I’m grateful to live here and to be able to call myself Canadian.
My people were displaced at some point – at least 10 of my ancestors were part of a huge wave of colonizing immigration, in the 1840s and 1850s, as ship upon ship sailed from the lands of the United Kingdom and spilled hundreds of immigrants onto the shores of Australia, which, just 60 years earlier, had not known any white-bodied folk, had not known any empires or kings or queens.
(Google: who was the king in 1788 when the First Fleet dropped a load of convicts on the shores of Indigenous land and claimed it as a penal colony and part of his empire. Oh, some dude who was famous for going mad. Okay then.)

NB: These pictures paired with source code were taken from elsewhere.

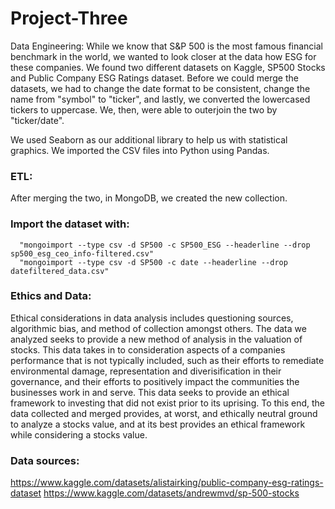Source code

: # Project-Three

Data Engineering: While we know that S&P 500 is the most famous financial benchmark in the world, we wanted to look closer at the data how ESG for these companies. We found two different datasets on Kaggle, SP500 Stocks and Public Company ESG Ratings dataset. Before we could merge the datasets, we had to change the date format to be consistent, change the name from "symbol" to "ticker", and lastly, we converted the lowercased tickers to uppercase. We, then, were able to outerjoin the two by "ticker/date".

We used Seaborn as our additional library to help us with statistical graphics.
We imported the CSV files into Python using Pandas.

### ETL: 
After merging the two, in MongoDB, we created the new collection. 

### Import the dataset with:      
      "mongoimport --type csv -d SP500 -c SP500_ESG --headerline --drop sp500_esg_ceo_info-filtered.csv"      
      "mongoimport --type csv -d SP500 -c date --headerline --drop datefiltered_data.csv"      

### Ethics and Data: 
Ethical considerations in data analysis includes questioning sources, algorithmic bias, and method of collection amongst others. The data we analyzed seeks to provide a new method of analysis in the valuation of stocks. This data takes in to consideration aspects of a companies performance that is not typically included, such as their efforts to remediate environmental damage, representation and diverisification in their governance, and their efforts to positively impact the communities the businesses work in and serve. This data seeks to provide an ethical framework to investing that did not exist prior to its uprising. To this end, the data collected and merged provides, at worst, and ethically neutral ground to analyze a stocks value, and at its best provides an ethical framework while considering a stocks value.

### Data sources:
https://www.kaggle.com/datasets/alistairking/public-company-esg-ratings-dataset
https://www.kaggle.com/datasets/andrewmvd/sp-500-stocks

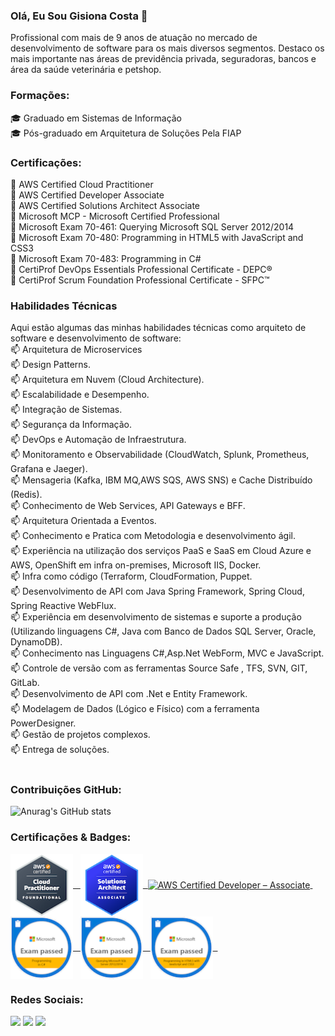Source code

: <!--
**gisiona/gisiona** is a ✨ _special_ ✨ repository because its `README.md` (this file) appears on your GitHub profile.

Here are some ideas to get you started:

- 🔭 I’m currently working on ...
- 🌱 I’m currently learning ...
- 👯 I’m looking to collaborate on ...
- 🤔 I’m looking for help with ...
- 💬 Ask me about ...
- 📫 How to reach me: ...
- 😄 Pronouns: ...
- ⚡ Fun fact: ...
-->

### Olá, Eu Sou Gisiona Costa 👋
<div>
Profissional com mais de 9 anos de atuação no mercado de desenvolvimento de software para os mais diversos segmentos. Destaco os mais importante nas áreas de previdência privada, seguradoras, bancos e área da saúde veterinária e petshop.

<h3>Formações: </h3>
🎓 Graduado em Sistemas de Informação <br>
🎓 Pós-graduado em Arquitetura de Soluções Pela FIAP

<h3>Certificações: </h3>
📄 AWS Certified Cloud Practitioner <br>
📄 AWS Certified Developer Associate <br>
📄 AWS Certified Solutions Architect Associate <br>
📄 Microsoft MCP - Microsoft Certified Professional <br>
📄 Microsoft Exam 70-461: Querying Microsoft SQL Server 2012/2014 <br>
📄 Microsoft Exam 70-480: Programming in HTML5 with JavaScript and CSS3 <br>
📄 Microsoft Exam 70-483: Programming in C# <br>
📄 CertiProf DevOps Essentials Professional Certificate - DEPC® <br>
📄 CertiProf Scrum Foundation Professional Certificate - SFPC™ <br>

<h3>Habilidades Técnicas </h3>
Aqui estão algumas das minhas habilidades técnicas como arquiteto de software e desenvolvimento de software: <br>
📫 Arquitetura de Microservices <br>
📫 Design Patterns. <br>
📫 Arquitetura em Nuvem (Cloud Architecture). <br>
📫 Escalabilidade e Desempenho. <br>
📫 Integração de Sistemas. <br>
📫 Segurança da Informação. <br>
📫 DevOps e Automação de Infraestrutura. <br>
📫 Monitoramento e Observabilidade (CloudWatch, Splunk, Prometheus, Grafana e Jaeger). <br>
📫 Mensageria (Kafka, IBM MQ,AWS SQS, AWS SNS) e Cache Distribuído (Redis). <br>
📫 Conhecimento de Web Services, API Gateways e BFF. <br>
📫 Arquitetura Orientada a Eventos. <br>
📫 Conhecimento e Pratica com Metodologia e desenvolvimento ágil. <br>
📫 Experiência na utilização dos serviços PaaS e SaaS em Cloud Azure e AWS, OpenShift em infra on-premises, Microsoft IIS, Docker. <br>
📫 Infra como código (Terraform, CloudFormation, Puppet. <br>
📫 Desenvolvimento de API com Java Spring Framework, Spring Cloud, Spring Reactive WebFlux. <br>
📫 Experiência em desenvolvimento de sistemas e suporte a produção (Utilizando linguagens C#, Java com Banco de Dados SQL Server, Oracle, DynamoDB). <br>
📫 Conhecimento nas Linguagens C#,Asp.Net WebForm, MVC e JavaScript. <br>
📫 Controle de versão com as ferramentas Source Safe , TFS, SVN, GIT, GitLab. <br>
📫 Desenvolvimento de API com .Net e Entity Framework. <br>
📫 Modelagem de Dados (Lógico e Físico) com a ferramenta PowerDesigner. <br>
📫 Gestão de projetos complexos. <br>
📫 Entrega de soluções. <br>
</div> <br>


<h3>Contribuições GitHub:</h3>

![Anurag's GitHub stats](https://github-readme-stats.vercel.app/api?username=gisiona&show_icons=true&theme=radical)

<div> 
  <h3>Certificações & Badges:</h3> 
  <a href="https://www.credly.com/badges/b1bb3359-9c89-45cf-981b-74f8d0821c45/public_url" target="_blank">
    <img align="center" alt="AWS Cloud Praticioner" height="100" width="100" src="https://github.com/gisiona/gisiona/blob/main/img/aws-certified-cloud-practitioner.png"> &nbsp;
  </a>
  <a href="https://www.credly.com/badges/c13a1a56-9ea9-48ae-a159-1e15e018ec4f/public_url" target="_blank">
  <img align="center" alt="AWS Certified Solutions Architect – Associate" height="100" width="100" src="https://github.com/gisiona/gisiona/blob/main/img/aws-certified-solutions-architect-associate.png">&nbsp;
  </a>
  <a href="https://www.credly.com/badges/c13a1a56-9ea9-48ae-a159-1e15e018ec4f/public_url" target="_blank">
  <img align="center" alt="AWS Certified Developer – Associate" height="100" width="100" src="https://images.credly.com/size/340x340/images/b9feab85-1a43-4f6c-99a5-631b88d5461b/image.png">&nbsp;
  </a>
  <a href="https://www.credly.com/badges/b91b3e35-57e1-4f42-b498-ff356c9b13c0/public_url" target="_blank">
    <img align="center" alt="Exam 483: Microsoft Programming in C#" height="100" width="100" src="https://github.com/gisiona/gisiona/blob/main/img/exam-483-programming-in-c.png"> &nbsp;
  </a>
  <a href="https://www.credly.com/badges/0646f8e8-4b7b-4113-994d-bff9e8e7cc51/public_url" target="_blank">
    <img align="center" alt="Exam 461: Microsoft Querying SQL Server 2012/2014" height="100" width="100" src="https://github.com/gisiona/gisiona/blob/main/img/exam-461-querying-microsoft-sql-server-2012-2014.png"> &nbsp;
  </a>
  <a href="https://www.credly.com/badges/967ee59b-297d-4688-9bd5-de3c7e2bcd24/public_url" target="_blank">
    <img align="center" alt="Exam 480: Microsoft Programming in HTML5 with JavaScript and CSS3
" height="100" width="100" src="https://github.com/gisiona/gisiona/blob/main/img/exam-480-programming-in-html5-with-javascript-and-css3.png"> &nbsp;
  </a>
</div>



<div> 
  <h3>Redes Sociais:</h3> 
  <a href="https://instagram.com/gisiona" target="_blank"><img src="https://img.shields.io/badge/-Instagram-%23E4405F?style=for-the-badge&logo=instagram&logoColor=white" target="_blank"></a>
  <a href="https://www.linkedin.com/in/gisiona" target="_blank"><img src="https://img.shields.io/badge/-LinkedIn-%230077B5?style=for-the-badge&logo=linkedin&logoColor=white" target="_blank"></a> 
  <a href="https://youtube.com/@gisionacosta8114" target="_blank"><img src="https://img.shields.io/badge/YouTube-FF0000?style=for-the-badge&logo=youtube&logoColor=white" target="_blank"></a> 
</div>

I’m grateful for my ancestors, and I’m proud to be an Australian, too, AND I can hold both those things, as well as a sense of being part of a bigger more complicated story and timeline, in which a lot of what brought me here, to this place, and this life I’m living, impacted other people painfully. Once you know better, you get to do better. Failing to acknowledge the history and the ongoing impacts of the history, isn’t doing better. Wanting to contribute, with your words, thoughts and deeds, to being in right relation with the land, and the people of the land, is. There doesn’t have to be a clear path or a handbook. You just have to do the next right thing.
At the NBA Allstars basketball game on the weekend, singer Jully Black opened with the anthem, and she made a small and perfect edit, to honour “our home on native land.” I can do that. In fact, I feel as though making that change in the lyrics will make it easier for me to lend my voice to the anthem.